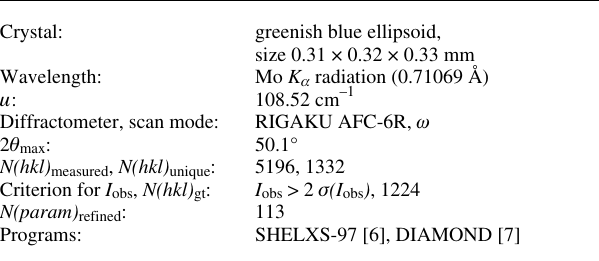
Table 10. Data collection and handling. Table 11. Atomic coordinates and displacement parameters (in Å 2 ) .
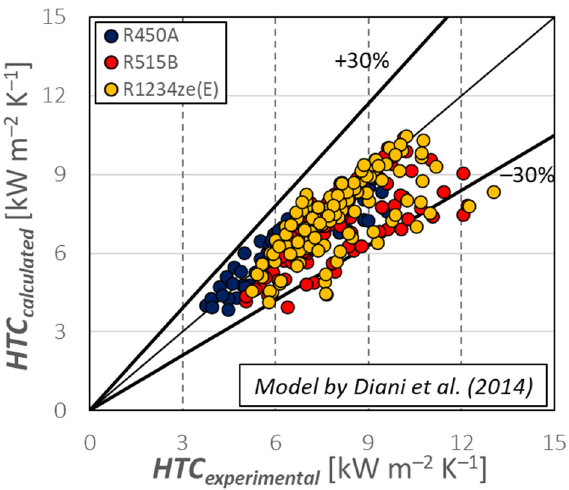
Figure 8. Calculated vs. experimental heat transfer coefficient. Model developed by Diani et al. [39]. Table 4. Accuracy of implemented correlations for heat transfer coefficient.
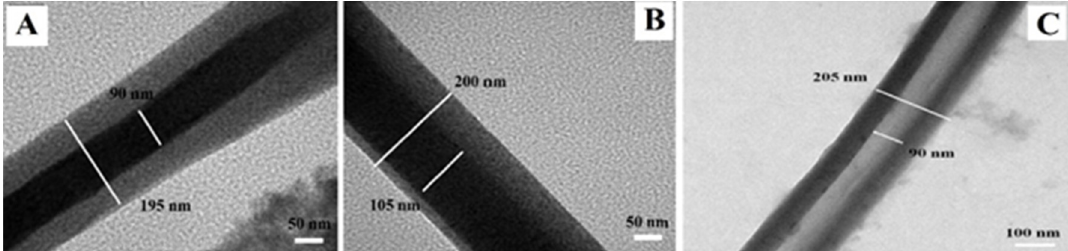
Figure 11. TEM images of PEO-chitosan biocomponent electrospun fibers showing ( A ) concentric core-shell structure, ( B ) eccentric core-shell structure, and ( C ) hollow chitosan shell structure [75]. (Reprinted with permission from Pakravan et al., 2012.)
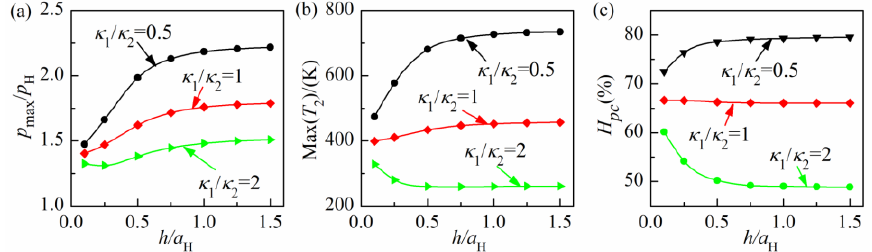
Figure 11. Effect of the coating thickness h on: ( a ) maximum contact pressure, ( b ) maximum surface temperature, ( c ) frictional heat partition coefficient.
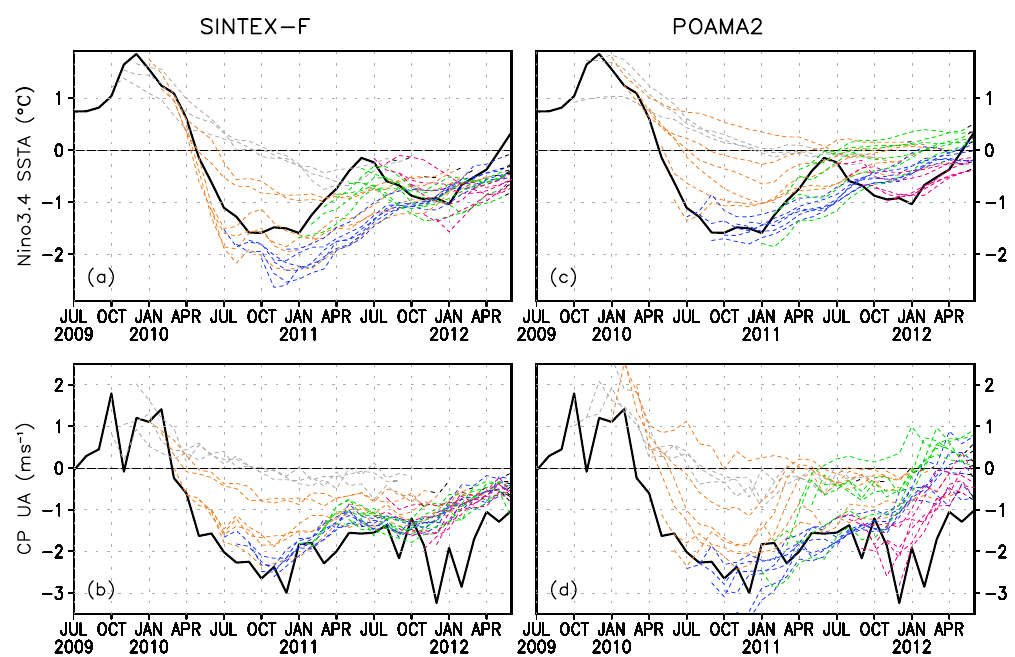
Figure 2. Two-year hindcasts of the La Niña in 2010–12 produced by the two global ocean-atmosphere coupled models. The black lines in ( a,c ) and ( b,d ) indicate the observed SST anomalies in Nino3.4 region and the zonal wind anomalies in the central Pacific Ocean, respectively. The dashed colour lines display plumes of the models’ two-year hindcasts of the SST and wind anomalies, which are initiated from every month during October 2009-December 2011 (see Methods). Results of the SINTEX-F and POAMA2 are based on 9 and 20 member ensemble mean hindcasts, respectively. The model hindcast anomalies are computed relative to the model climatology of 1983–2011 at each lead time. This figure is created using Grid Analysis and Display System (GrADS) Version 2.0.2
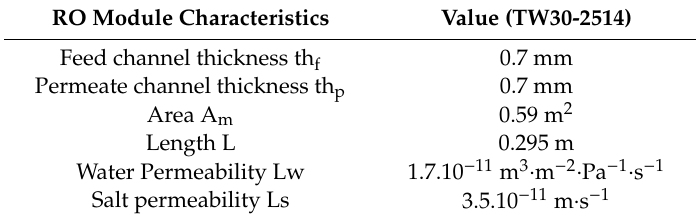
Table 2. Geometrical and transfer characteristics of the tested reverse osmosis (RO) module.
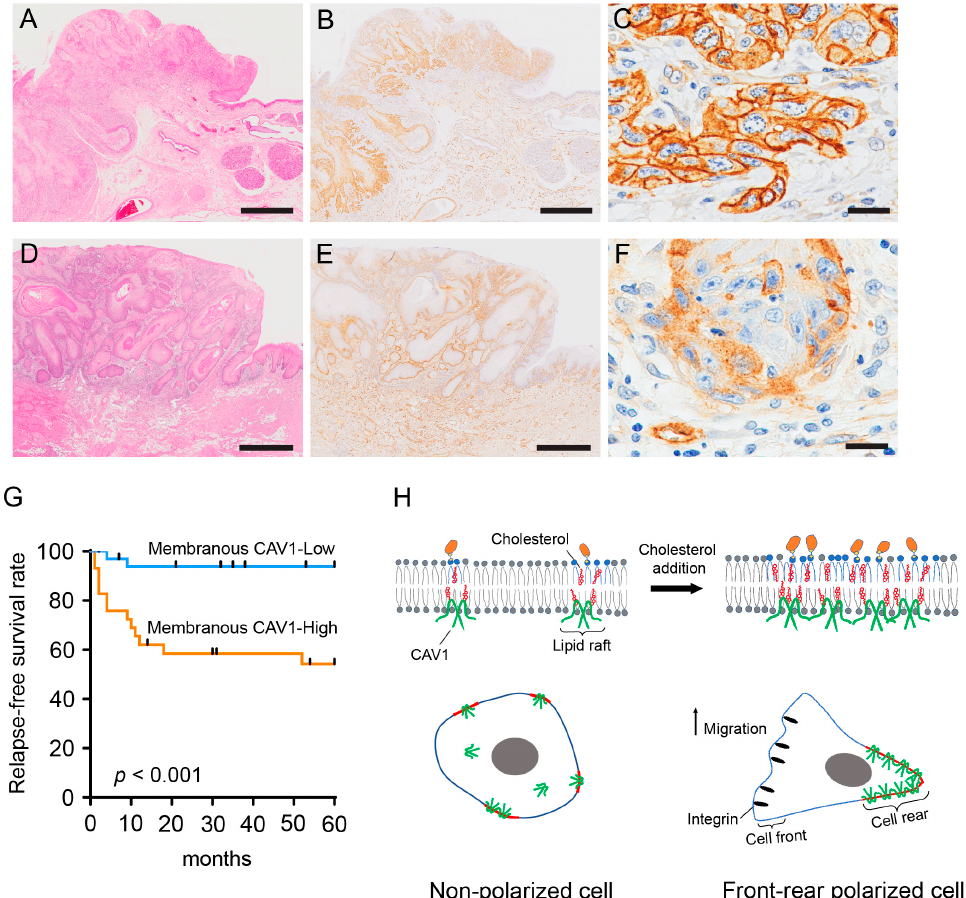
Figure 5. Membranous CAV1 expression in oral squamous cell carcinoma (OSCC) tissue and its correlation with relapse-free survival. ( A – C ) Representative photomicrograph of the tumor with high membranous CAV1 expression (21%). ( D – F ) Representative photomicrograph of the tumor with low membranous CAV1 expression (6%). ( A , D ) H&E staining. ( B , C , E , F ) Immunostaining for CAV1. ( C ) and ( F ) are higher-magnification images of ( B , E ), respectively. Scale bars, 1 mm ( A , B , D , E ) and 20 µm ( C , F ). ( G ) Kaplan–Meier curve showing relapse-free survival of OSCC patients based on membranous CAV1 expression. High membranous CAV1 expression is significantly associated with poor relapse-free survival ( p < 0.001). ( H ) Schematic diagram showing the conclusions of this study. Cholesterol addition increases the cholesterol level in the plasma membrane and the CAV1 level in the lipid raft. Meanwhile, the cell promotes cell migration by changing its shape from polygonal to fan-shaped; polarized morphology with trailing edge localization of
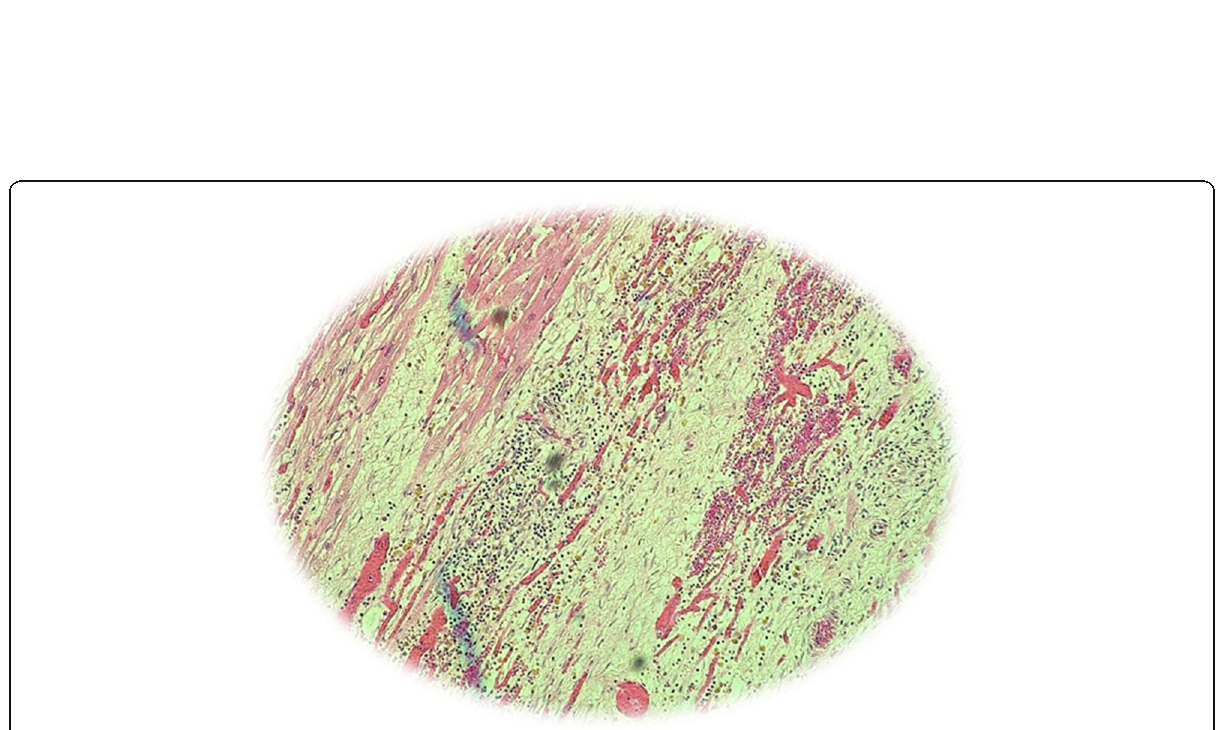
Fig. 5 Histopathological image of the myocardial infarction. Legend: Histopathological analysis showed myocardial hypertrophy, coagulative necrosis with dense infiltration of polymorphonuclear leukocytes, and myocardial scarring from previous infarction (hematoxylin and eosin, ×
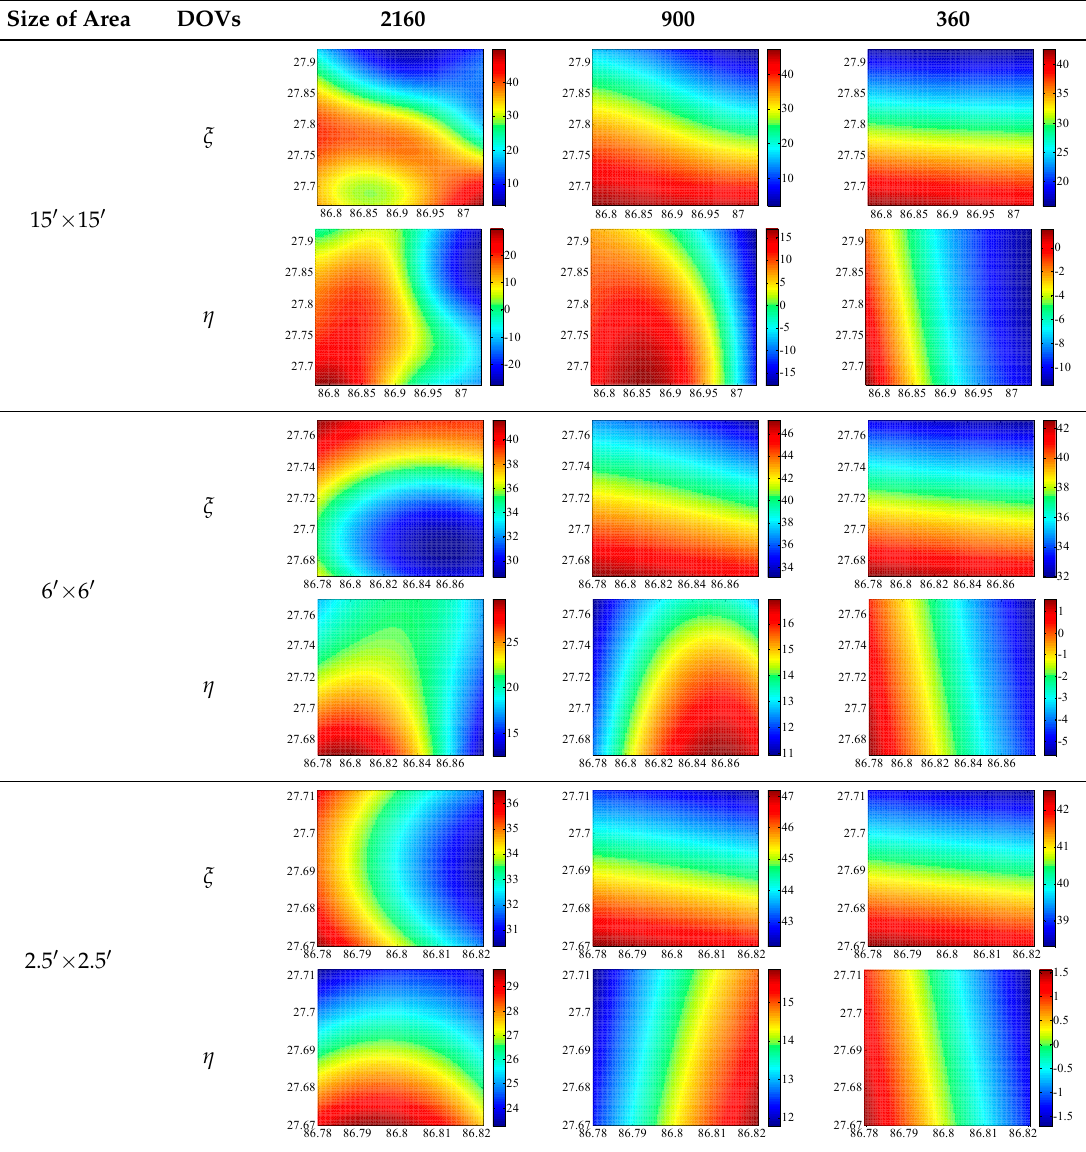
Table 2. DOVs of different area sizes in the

- - - - - - -

[Task] Restate the data above word for word, omitting every picture.

[Response to the exercise]
Table 10. Data collection and handling. Table 11. Atomic coordinates and displacement parameters (in Å 2 ) .
Figure 8. Calculated vs. experimental heat transfer coefficient. Model developed by Diani et al. [39]. Table 4. Accuracy of implemented correlations for heat transfer coefficient.
Figure 11. TEM images of PEO-chitosan biocomponent electrospun fibers showing ( A ) concentric core-shell structure, ( B ) eccentric core-shell structure, and ( C ) hollow chitosan shell structure [75]. (Reprinted with permission from Pakravan et al., 2012.)
Figure 11. Effect of the coating thickness h on: ( a ) maximum contact pressure, ( b ) maximum surface temperature, ( c ) frictional heat partition coefficient.
Figure 2. Two-year hindcasts of the La Niña in 2010–12 produced by the two global ocean-atmosphere coupled models. The black lines in ( a,c ) and ( b,d ) indicate the observed SST anomalies in Nino3.4 region and the zonal wind anomalies in the central Pacific Ocean, respectively. The dashed colour lines display plumes of the models’ two-year hindcasts of the SST and wind anomalies, which are initiated from every month during October 2009-December 2011 (see Methods). Results of the SINTEX-F and POAMA2 are based on 9 and 20 member ensemble mean hindcasts, respectively. The model hindcast anomalies are computed relative to the model climatology of 1983–2011 at each lead time. This figure is created using Grid Analysis and Display System (GrADS) Version 2.0.2
Table 2. Geometrical and transfer characteristics of the tested reverse osmosis (RO) module.
Figure 5. Membranous CAV1 expression in oral squamous cell carcinoma (OSCC) tissue and its correlation with relapse-free survival. ( A – C ) Representative photomicrograph of the tumor with high membranous CAV1 expression (21%). ( D – F ) Representative photomicrograph of the tumor with low membranous CAV1 expression (6%). ( A , D ) H&E staining. ( B , C , E , F ) Immunostaining for CAV1. ( C ) and ( F ) are higher-magnification images of ( B , E ), respectively. Scale bars, 1 mm ( A , B , D , E ) and 20 µm ( C , F ). ( G ) Kaplan–Meier curve showing relapse-free survival of OSCC patients based on membranous CAV1 expression. High membranous CAV1 expression is significantly associated with poor relapse-free survival ( p < 0.001). ( H ) Schematic diagram showing the conclusions of this study. Cholesterol addition increases the cholesterol level in the plasma membrane and the CAV1 level in the lipid raft. Meanwhile, the cell promotes cell migration by changing its shape from polygonal to fan-shaped; polarized morphology with trailing edge localization of
Fig. 5 Histopathological image of the myocardial infarction. Legend: Histopathological analysis showed myocardial hypertrophy, coagulative necrosis with dense infiltration of polymorphonuclear leukocytes, and myocardial scarring from previous infarction (hematoxylin and eosin, ×
Table 2. DOVs of different area sizes in the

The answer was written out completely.